(EXTRACTED DATA begins)
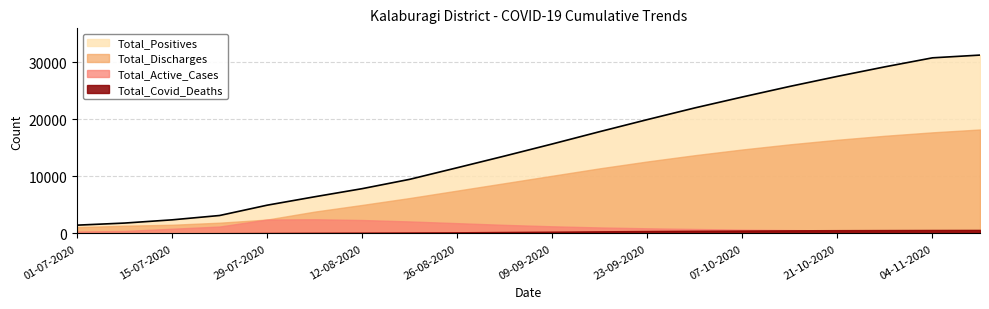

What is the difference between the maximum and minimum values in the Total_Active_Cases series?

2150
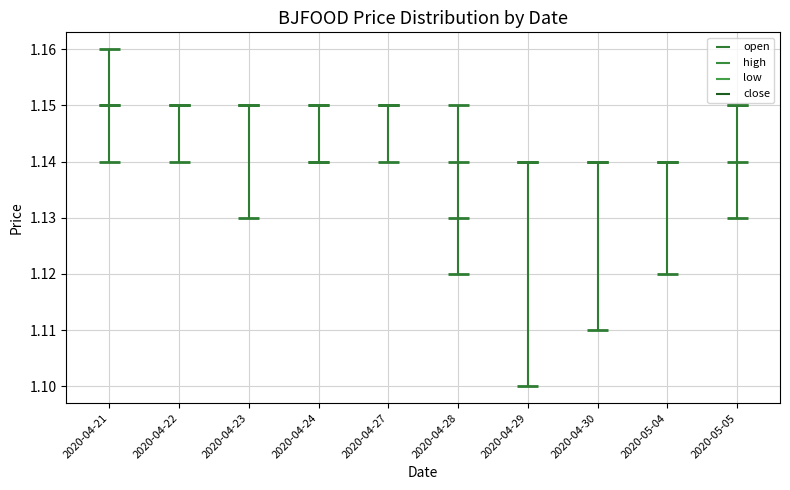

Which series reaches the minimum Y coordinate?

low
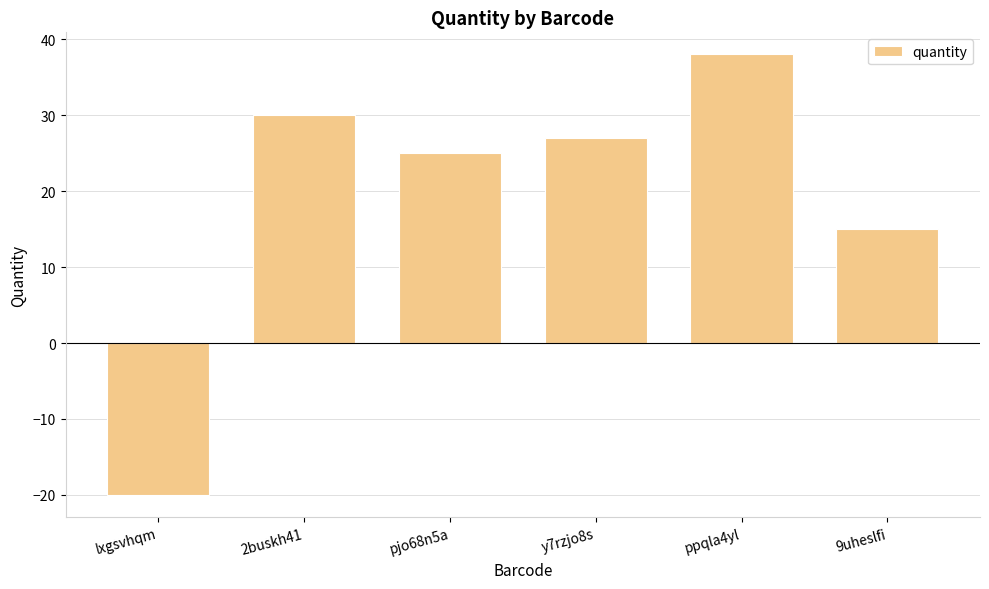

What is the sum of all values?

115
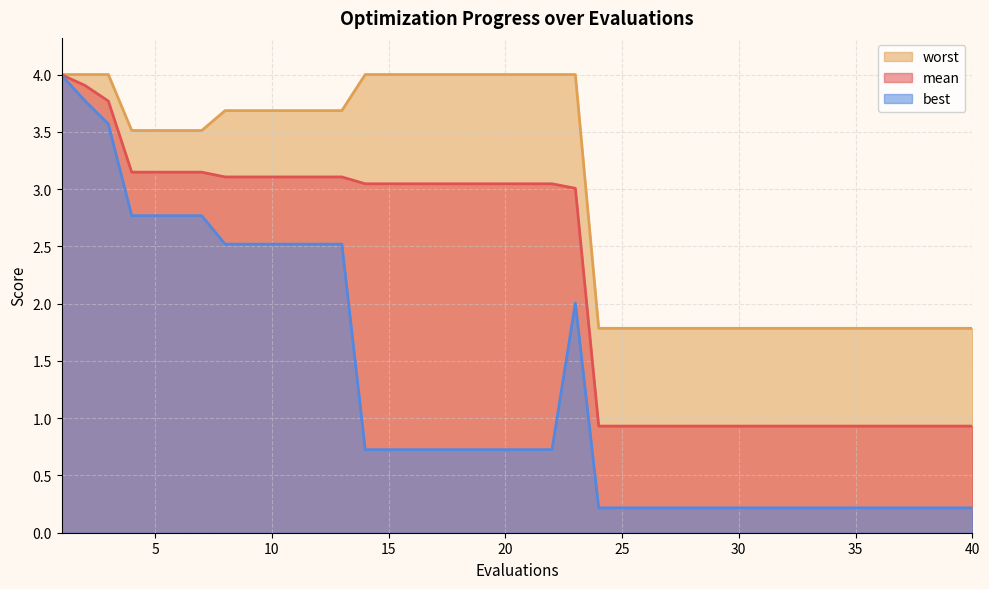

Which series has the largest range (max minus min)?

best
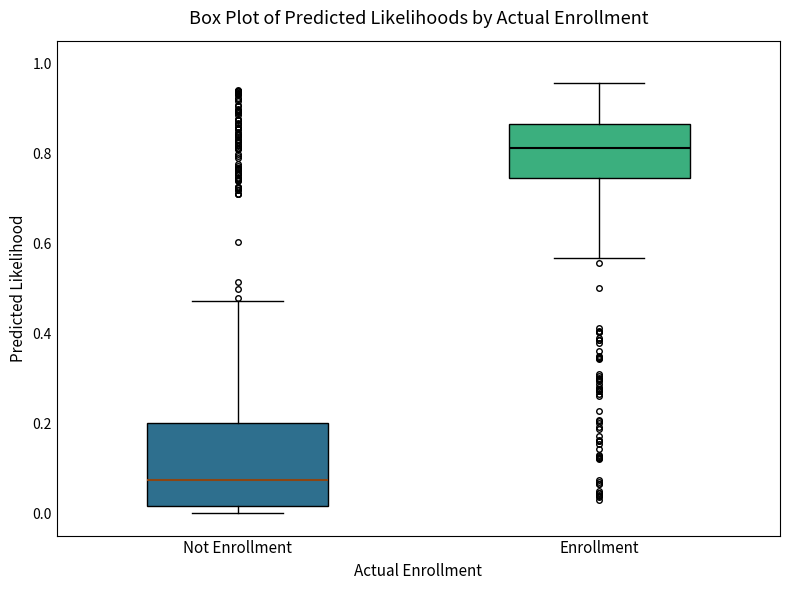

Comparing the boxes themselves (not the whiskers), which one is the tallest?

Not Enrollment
(EXTRACTED DATA ends)
§ TASK:
Reproduce all five entries above word for word, omitting the pictures.

§ REPLY TO THE TASK:
What is the difference between the maximum and minimum values in the Total_Active_Cases series?

2150

Which series reaches the minimum Y coordinate?

low

What is the sum of all values?

115

Which series has the largest range (max minus min)?

best

Comparing the boxes themselves (not the whiskers), which one is the tallest?

Not Enrollment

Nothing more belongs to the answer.